You get one SNR row per node — weights, inputs, and op outputs alike.

Running ToyModel with the default INT8 config produces:

conv_weight          -> activation_post_process_1      SNR = 47.17 dB
conv_bias            -> conv_bias                      SNR = inf dB
linear_weight        -> activation_post_process_4      SNR = 48.13 dB
linear_bias          -> linear_bias                    SNR = inf dB
x                    -> activation_post_process_0      SNR = 43.20 dB
conv2d               -> conv2d                         SNR = 42.40 dB
relu                 -> activation_post_process_2      SNR = 38.94 dB
flatten              -> activation_post_process_3      SNR = 38.94 dB
linear               -> activation_post_process_5      SNR = 35.74 dB

Biases report SNR = ∞ — they are not quantized and compare identically on both sides. conv2d (42.40 dB) sits higher than relu (38.94 dB) because it has no downstream FQ; its error comes only from the fake-quantized input and weights, while relu additionally incurs output-activation quantization from FQ_2. relu and flatten share the same SNR because flatten is a reshape over identical values backed by a shared quantizer. linear has the lowest SNR, accumulating error from both its weight and the quantized activation arriving from flatten.

Acting on the results

Two patterns are common in the SNR table:

Sudden drop at a single layer. A sharp fall of tens of dB at one op — often visible on a weight or output FQ node — indicates that layer is particularly sensitive to the configured spec. Target it directly:

  • Skip the layer. Set its entry to None to leave it at full precision — module_name_configs={"...": None}, module_type_configs={...: None}, op_name_config={"...": None}, or op_type_config={"...": None}. QuantizerConfig.without(...) is the convenience shortcut for the module-level case. See Skip quantization for a specific layer type.

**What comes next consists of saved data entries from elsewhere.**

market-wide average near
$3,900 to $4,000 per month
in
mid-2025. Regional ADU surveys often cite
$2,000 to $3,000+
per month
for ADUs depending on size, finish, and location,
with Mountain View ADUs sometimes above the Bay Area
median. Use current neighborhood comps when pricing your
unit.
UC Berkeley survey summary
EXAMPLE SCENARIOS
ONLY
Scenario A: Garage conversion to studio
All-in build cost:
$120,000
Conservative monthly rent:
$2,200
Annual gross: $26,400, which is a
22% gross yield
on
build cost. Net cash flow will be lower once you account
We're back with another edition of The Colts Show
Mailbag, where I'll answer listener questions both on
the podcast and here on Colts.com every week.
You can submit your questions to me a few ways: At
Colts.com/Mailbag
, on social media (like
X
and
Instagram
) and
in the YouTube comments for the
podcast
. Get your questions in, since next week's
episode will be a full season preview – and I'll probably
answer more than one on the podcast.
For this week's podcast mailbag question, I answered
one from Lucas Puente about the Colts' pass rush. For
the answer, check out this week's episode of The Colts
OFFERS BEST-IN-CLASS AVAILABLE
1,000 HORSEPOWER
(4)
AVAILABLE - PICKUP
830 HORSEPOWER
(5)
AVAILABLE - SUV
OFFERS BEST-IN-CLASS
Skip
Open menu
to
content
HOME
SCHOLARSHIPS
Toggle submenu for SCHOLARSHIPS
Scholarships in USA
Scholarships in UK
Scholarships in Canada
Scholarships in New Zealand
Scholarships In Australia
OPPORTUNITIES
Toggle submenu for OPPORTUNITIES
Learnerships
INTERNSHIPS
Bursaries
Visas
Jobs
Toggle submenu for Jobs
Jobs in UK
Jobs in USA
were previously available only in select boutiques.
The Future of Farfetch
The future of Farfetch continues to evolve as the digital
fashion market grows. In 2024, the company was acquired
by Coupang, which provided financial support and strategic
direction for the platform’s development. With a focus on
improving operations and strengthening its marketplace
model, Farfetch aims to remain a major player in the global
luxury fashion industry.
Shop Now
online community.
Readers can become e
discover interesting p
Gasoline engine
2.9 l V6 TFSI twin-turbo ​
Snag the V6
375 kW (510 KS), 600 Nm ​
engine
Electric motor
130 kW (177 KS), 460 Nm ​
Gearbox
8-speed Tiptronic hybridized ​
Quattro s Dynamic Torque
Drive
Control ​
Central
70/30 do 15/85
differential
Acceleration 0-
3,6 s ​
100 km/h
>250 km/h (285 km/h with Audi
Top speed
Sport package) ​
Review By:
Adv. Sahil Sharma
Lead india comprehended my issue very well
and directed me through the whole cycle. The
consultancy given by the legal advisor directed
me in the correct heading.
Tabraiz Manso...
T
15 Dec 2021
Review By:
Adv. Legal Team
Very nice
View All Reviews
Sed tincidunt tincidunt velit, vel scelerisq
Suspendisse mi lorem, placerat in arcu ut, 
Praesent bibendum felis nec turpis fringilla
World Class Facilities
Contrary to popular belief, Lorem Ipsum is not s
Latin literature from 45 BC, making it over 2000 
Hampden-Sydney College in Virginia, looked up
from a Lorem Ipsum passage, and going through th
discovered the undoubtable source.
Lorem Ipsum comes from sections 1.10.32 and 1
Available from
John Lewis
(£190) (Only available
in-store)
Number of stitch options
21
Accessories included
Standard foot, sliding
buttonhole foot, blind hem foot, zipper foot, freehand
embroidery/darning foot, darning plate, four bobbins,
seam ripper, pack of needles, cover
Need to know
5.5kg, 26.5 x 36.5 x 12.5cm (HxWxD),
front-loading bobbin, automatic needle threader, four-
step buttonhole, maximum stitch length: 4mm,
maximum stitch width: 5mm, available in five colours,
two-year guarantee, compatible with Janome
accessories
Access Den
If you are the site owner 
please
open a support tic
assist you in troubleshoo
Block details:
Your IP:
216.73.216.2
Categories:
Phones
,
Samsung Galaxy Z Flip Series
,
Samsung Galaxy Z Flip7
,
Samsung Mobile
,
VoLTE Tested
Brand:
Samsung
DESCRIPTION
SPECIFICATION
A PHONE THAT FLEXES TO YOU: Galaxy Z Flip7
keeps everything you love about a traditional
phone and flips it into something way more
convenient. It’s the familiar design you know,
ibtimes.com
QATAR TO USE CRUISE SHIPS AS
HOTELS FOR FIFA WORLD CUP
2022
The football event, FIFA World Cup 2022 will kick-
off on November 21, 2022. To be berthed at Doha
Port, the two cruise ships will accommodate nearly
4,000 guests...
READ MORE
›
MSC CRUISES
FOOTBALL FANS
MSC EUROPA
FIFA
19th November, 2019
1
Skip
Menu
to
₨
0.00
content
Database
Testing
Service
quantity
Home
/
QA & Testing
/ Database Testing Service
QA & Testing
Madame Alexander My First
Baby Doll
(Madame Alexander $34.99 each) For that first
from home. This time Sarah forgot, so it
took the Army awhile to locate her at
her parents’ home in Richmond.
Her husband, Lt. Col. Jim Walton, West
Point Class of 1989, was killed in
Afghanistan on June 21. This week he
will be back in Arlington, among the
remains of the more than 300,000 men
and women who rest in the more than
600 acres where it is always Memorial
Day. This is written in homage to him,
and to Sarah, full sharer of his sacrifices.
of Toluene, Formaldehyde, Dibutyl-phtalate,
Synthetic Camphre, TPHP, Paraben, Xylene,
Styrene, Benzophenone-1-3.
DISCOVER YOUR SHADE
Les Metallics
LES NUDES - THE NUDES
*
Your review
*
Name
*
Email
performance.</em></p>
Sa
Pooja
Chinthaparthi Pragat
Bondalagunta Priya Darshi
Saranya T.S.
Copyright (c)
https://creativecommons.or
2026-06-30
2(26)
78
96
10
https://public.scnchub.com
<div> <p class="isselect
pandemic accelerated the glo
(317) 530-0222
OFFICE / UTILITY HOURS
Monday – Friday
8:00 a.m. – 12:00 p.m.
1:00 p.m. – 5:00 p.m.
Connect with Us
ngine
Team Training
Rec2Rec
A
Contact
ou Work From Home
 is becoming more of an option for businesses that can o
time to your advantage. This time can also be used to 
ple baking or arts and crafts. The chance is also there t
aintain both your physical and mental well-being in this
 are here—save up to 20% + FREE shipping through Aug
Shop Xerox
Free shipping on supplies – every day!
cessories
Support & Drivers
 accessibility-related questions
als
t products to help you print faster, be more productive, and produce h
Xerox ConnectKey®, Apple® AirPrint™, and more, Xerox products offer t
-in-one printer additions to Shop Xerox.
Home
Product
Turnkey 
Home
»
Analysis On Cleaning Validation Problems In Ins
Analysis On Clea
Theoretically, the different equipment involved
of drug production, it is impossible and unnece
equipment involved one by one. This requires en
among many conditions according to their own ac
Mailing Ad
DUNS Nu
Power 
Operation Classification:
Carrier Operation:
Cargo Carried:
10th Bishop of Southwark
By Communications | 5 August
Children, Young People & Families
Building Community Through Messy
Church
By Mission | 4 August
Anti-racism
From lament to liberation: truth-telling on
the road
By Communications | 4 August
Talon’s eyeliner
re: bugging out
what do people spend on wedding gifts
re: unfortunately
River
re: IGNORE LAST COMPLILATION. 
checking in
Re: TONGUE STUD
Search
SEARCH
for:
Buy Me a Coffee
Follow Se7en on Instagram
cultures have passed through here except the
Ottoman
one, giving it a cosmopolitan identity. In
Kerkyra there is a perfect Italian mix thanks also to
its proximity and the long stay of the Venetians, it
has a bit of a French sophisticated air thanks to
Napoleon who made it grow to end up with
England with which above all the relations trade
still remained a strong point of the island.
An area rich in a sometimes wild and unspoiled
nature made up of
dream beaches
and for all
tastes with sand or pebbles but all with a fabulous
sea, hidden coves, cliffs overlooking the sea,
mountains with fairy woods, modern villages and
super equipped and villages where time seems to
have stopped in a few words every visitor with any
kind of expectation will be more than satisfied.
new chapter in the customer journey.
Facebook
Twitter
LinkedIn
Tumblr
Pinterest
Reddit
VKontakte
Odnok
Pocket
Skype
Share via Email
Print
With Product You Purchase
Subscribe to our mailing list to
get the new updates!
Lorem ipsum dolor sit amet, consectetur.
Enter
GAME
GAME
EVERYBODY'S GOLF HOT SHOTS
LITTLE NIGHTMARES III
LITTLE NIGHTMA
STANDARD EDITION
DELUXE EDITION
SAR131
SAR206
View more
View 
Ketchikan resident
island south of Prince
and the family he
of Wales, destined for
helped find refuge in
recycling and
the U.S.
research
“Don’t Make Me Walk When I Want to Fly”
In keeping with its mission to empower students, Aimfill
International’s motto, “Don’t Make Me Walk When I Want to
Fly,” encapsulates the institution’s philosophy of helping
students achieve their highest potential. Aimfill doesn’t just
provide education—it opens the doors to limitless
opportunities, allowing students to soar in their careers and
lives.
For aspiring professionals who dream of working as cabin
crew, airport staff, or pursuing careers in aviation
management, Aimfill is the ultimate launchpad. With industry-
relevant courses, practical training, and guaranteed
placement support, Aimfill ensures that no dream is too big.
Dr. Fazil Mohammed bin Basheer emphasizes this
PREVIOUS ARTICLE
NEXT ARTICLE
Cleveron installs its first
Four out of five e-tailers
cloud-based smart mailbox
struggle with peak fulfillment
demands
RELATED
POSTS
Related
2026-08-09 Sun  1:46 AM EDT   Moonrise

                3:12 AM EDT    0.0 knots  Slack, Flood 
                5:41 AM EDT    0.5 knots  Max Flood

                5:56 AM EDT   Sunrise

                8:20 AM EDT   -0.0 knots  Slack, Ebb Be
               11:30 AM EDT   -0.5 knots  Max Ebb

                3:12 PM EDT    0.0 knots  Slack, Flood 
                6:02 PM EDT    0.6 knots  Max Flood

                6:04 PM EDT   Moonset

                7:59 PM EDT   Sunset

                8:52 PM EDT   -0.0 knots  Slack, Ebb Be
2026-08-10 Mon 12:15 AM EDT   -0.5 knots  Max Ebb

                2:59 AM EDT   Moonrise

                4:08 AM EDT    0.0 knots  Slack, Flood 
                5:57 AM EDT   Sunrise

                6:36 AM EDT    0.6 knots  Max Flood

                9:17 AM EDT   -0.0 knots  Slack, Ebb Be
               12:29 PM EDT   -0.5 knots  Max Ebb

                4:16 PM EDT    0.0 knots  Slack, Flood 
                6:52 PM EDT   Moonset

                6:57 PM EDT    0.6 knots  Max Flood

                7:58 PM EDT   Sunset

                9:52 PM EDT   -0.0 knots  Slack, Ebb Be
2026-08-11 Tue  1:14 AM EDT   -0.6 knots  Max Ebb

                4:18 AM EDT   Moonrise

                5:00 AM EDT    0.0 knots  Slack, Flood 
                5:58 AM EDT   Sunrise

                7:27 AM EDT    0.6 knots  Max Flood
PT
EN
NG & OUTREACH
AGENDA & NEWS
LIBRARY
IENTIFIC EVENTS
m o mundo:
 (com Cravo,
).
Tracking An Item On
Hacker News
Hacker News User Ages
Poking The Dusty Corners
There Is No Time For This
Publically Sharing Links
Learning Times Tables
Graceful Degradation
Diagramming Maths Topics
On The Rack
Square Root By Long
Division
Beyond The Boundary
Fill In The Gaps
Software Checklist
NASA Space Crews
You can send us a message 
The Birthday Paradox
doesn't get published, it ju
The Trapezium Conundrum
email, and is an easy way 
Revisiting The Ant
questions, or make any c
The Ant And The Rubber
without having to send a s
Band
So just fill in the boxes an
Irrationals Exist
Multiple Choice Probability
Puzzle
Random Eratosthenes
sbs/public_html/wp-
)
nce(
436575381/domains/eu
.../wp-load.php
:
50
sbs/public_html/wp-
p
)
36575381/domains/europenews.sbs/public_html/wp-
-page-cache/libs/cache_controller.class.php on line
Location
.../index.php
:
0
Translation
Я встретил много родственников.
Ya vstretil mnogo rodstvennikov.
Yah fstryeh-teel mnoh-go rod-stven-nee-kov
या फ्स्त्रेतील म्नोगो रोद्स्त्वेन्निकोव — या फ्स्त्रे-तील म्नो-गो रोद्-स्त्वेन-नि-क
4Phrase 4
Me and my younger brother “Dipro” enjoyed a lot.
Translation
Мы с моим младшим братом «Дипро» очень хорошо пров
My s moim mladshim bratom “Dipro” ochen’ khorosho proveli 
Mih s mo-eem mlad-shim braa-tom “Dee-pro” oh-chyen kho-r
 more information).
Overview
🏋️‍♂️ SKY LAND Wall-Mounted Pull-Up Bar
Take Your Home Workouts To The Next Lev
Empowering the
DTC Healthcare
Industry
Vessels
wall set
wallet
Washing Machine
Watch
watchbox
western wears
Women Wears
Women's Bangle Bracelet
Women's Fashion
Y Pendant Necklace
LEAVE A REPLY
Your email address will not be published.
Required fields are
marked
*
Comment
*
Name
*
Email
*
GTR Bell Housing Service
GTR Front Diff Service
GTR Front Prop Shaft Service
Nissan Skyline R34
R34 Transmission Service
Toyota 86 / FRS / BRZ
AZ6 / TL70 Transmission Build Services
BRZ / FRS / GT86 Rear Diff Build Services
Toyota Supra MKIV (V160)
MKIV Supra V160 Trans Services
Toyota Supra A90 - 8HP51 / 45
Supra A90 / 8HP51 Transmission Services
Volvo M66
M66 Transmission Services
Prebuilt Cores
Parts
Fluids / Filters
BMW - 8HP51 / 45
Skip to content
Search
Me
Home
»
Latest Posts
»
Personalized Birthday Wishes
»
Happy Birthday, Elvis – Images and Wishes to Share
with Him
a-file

  • Raise its precision. Replace the spec at that scope with a higher-bit dtype or a finer granularity (e.g., PerBlockGranularity instead of PerChannelGranularity). Apply different configs to different module types shows the chaining pattern.

Gradual drift across a sequence of layers. When SNR declines steadily over several consecutive layers with no obvious single culprit, quantization error accumulates as it propagates through the network. Two approaches can help:

  • Skip the first few layers in the declining run. Leaving the earliest affected layers at full precision prevents the initial error from accumulating downstream.

  • Raise precision across the region. Apply a higher-bit or finer-granularity spec to all layers in the sequence. This limits how much error each layer contributes.

Re-run the same comparison after each config change to confirm the SNR at the targeted layers improved without regressing elsewhere.